▶ _Recorded data_
>>>>

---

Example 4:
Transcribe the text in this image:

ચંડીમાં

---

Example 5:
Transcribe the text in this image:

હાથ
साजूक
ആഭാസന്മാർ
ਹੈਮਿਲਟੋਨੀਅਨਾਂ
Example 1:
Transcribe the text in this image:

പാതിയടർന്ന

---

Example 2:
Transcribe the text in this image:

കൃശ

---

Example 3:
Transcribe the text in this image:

<<<<
>>>>

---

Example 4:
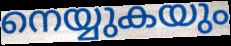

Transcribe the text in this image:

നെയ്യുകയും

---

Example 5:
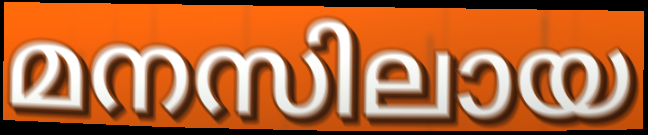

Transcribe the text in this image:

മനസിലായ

<<<<

Pull out every line above that contains the string "Example". Case counts.

Example 4:
Example 5:
Example 1:
Example 2:
Example 3:
Example 4:
Example 5:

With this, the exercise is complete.